→ **Exercise**:
Below are records to repeat exactly; do not include any pictures.

=== Data for this task ===

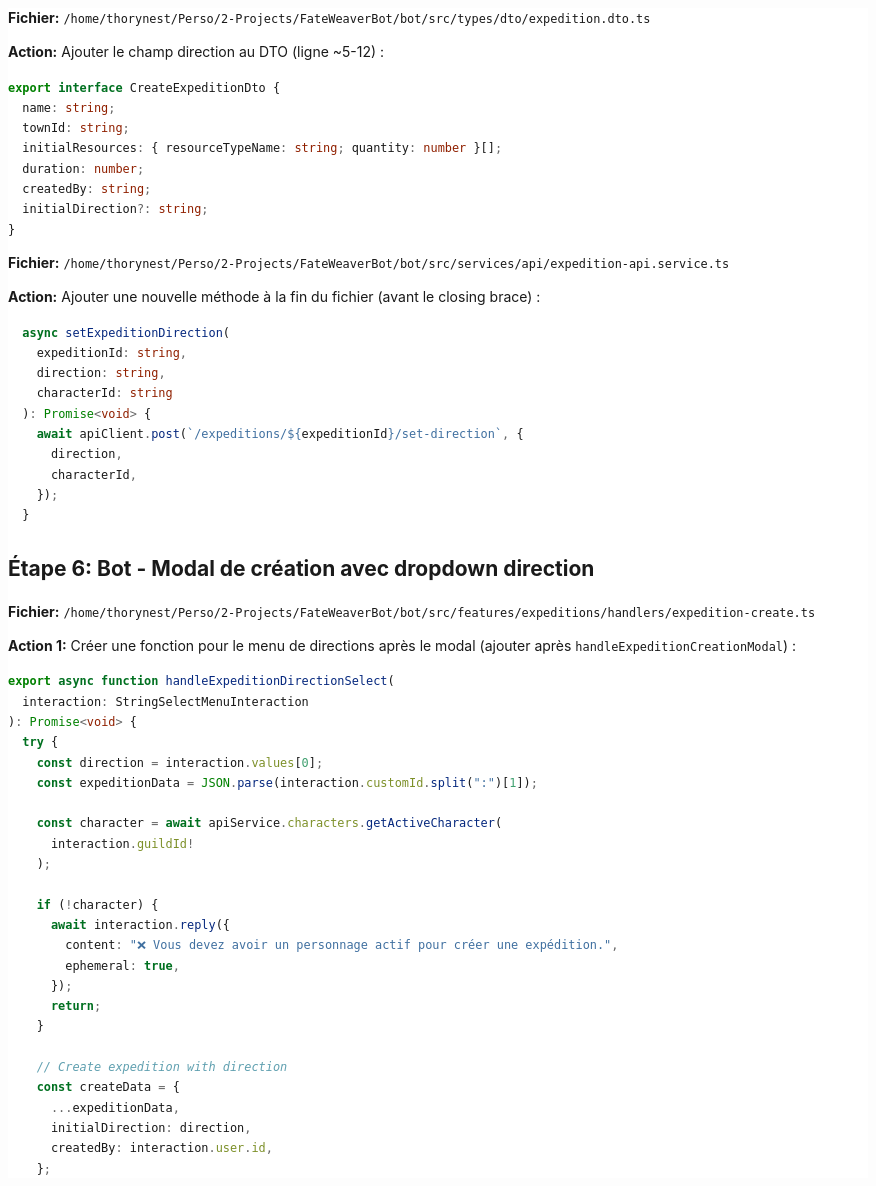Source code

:**Fichier:** `/home/thorynest/Perso/2-Projects/FateWeaverBot/bot/src/types/dto/expedition.dto.ts`

**Action:** Ajouter le champ direction au DTO (ligne ~5-12) :

```typescript
export interface CreateExpeditionDto {
  name: string;
  townId: string;
  initialResources: { resourceTypeName: string; quantity: number }[];
  duration: number;
  createdBy: string;
  initialDirection?: string;
}
```

**Fichier:** `/home/thorynest/Perso/2-Projects/FateWeaverBot/bot/src/services/api/expedition-api.service.ts`

**Action:** Ajouter une nouvelle méthode à la fin du fichier (avant le closing brace) :

```typescript
  async setExpeditionDirection(
    expeditionId: string,
    direction: string,
    characterId: string
  ): Promise<void> {
    await apiClient.post(`/expeditions/${expeditionId}/set-direction`, {
      direction,
      characterId,
    });
  }
```

## Étape 6: Bot - Modal de création avec dropdown direction

**Fichier:** `/home/thorynest/Perso/2-Projects/FateWeaverBot/bot/src/features/expeditions/handlers/expedition-create.ts`

**Action 1:** Créer une fonction pour le menu de directions après le modal (ajouter après `handleExpeditionCreationModal`) :

```typescript
export async function handleExpeditionDirectionSelect(
  interaction: StringSelectMenuInteraction
): Promise<void> {
  try {
    const direction = interaction.values[0];
    const expeditionData = JSON.parse(interaction.customId.split(":")[1]);

    const character = await apiService.characters.getActiveCharacter(
      interaction.guildId!
    );

    if (!character) {
      await interaction.reply({
        content: "❌ Vous devez avoir un personnage actif pour créer une expédition.",
        ephemeral: true,
      });
      return;
    }

    // Create expedition with direction
    const createData = {
      ...expeditionData,
      initialDirection: direction,
      createdBy: interaction.user.id,
    };
```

===

→ **Output below**:
Source code

:**Fichier:** `/home/thorynest/Perso/2-Projects/FateWeaverBot/bot/src/types/dto/expedition.dto.ts`

**Action:** Ajouter le champ direction au DTO (ligne ~5-12) :

```typescript
export interface CreateExpeditionDto {
  name: string;
  townId: string;
  initialResources: { resourceTypeName: string; quantity: number }[];
  duration: number;
  createdBy: string;
  initialDirection?: string;
}
```

**Fichier:** `/home/thorynest/Perso/2-Projects/FateWeaverBot/bot/src/services/api/expedition-api.service.ts`

**Action:** Ajouter une nouvelle méthode à la fin du fichier (avant le closing brace) :

```typescript
  async setExpeditionDirection(
    expeditionId: string,
    direction: string,
    characterId: string
  ): Promise<void> {
    await apiClient.post(`/expeditions/${expeditionId}/set-direction`, {
      direction,
      characterId,
    });
  }
```

## Étape 6: Bot - Modal de création avec dropdown direction

**Fichier:** `/home/thorynest/Perso/2-Projects/FateWeaverBot/bot/src/features/expeditions/handlers/expedition-create.ts`

**Action 1:** Créer une fonction pour le menu de directions après le modal (ajouter après `handleExpeditionCreationModal`) :

```typescript
export async function handleExpeditionDirectionSelect(
  interaction: StringSelectMenuInteraction
): Promise<void> {
  try {
    const direction = interaction.values[0];
    const expeditionData = JSON.parse(interaction.customId.split(":")[1]);

    const character = await apiService.characters.getActiveCharacter(
      interaction.guildId!
    );

    if (!character) {
      await interaction.reply({
        content: "❌ Vous devez avoir un personnage actif pour créer une expédition.",
        ephemeral: true,
      });
      return;
    }

    // Create expedition with direction
    const createData = {
      ...expeditionData,
      initialDirection: direction,
      createdBy: interaction.user.id,
    };
```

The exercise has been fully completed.